Exploration: Entering the World of Secondary Science (RBSE Class 9 · Science)
Why is the sky blue? Why does ice float? Why do heavy and light objects fall together? Science begins not with answers but with a question — and the courage to go and find out. This opening chapter is an invitation: to look closely, ask "why", and learn the disciplined way scientists turn curiosity into knowledge.
RBSE note (2026-27). Class 9 uses the new NCF (Curiosity) Science textbook. This is its introductory chapter, setting up the way of thinking used throughout the year. BSER (Ajmer) sets the exam.
1. What is science?
Science is an organised way of understanding the natural world through observation, questioning, experiment and reasoning. It is not just a collection of facts — it is a method of finding reliable answers and a willingness to change our ideas when the evidence says so.
Two attitudes drive it:
- Curiosity — noticing things and asking why and how.
- Scepticism — not accepting a claim until it is supported by evidence.
2. The scientific method
Scientists follow a broad, repeatable process (not always in a fixed order):
- Observation — notice something in nature.
- Question — ask a clear, testable question about it.
- Hypothesis — propose a possible explanation (a smart, testable guess).
- Experiment — design a fair test, changing one factor at a time (the variable) while keeping others constant.
- Data & analysis — record measurements carefully and look for patterns.
- Conclusion — decide whether the evidence supports the hypothesis.
- Communicate & repeat — share results so others can verify them.
A key idea: a good experiment is a fair test — you change only one thing and use a control for comparison. Results must be reproducible by others.
3. Observation vs inference
- An observation is what you directly notice with your senses or instruments (e.g. "the liquid turned blue").
- An inference is a conclusion you draw from observations (e.g. "a chemical reaction occurred").
Keeping the two apart is a core scientific skill — many wrong conclusions come from mixing them up.
4. Measurement and SI units
Science depends on measurement — turning observations into numbers. To compare results worldwide, scientists use the International System of Units (SI):
| Quantity | SI unit | Symbol |
|---|---|---|
| Length | metre | m |
| Mass | kilogram | kg |
| Time | second | s |
| Temperature | kelvin | K |
| Electric current | ampere | A |
Every measurement has a magnitude and a unit (e.g. 5 m).

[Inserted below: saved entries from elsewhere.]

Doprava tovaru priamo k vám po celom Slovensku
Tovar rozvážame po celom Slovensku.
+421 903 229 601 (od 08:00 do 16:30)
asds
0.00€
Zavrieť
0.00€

Use appropriate instruments (ruler, balance, measuring cylinder, thermometer) and record readings honestly, including their uncertainty.
5. Working safely and honestly
Science must be done safely and ethically:
- Follow lab safety rules — handle chemicals, glassware and flames with care; wear protection where needed.
- Record data honestly — never fake or "adjust" results to fit the hypothesis.
- Respect living things and the environment during investigations.
6. The branches of science
Science is vast, so it is divided for study:
- Physics — matter, energy, motion, forces, light, electricity.
- Chemistry — substances, their properties and reactions.
- Biology — living organisms and life processes.
In real problems these overlap (e.g. how a plant makes food is chemistry and biology). Class 9 will draw on all three.
7. Quick recap
- Science = understanding nature through observation, questioning, experiment and reasoning.
- The scientific method: observe → question → hypothesis → fair-test experiment → data → conclusion → communicate/verify.
- Distinguish observation (what you see) from inference (what you conclude).
- Measure using SI units (metre, kilogram, second, kelvin, ampere); every measurement has magnitude + unit.
- Work safely and honestly; results must be reproducible.
- Main branches: physics, chemistry, biology — often overlapping.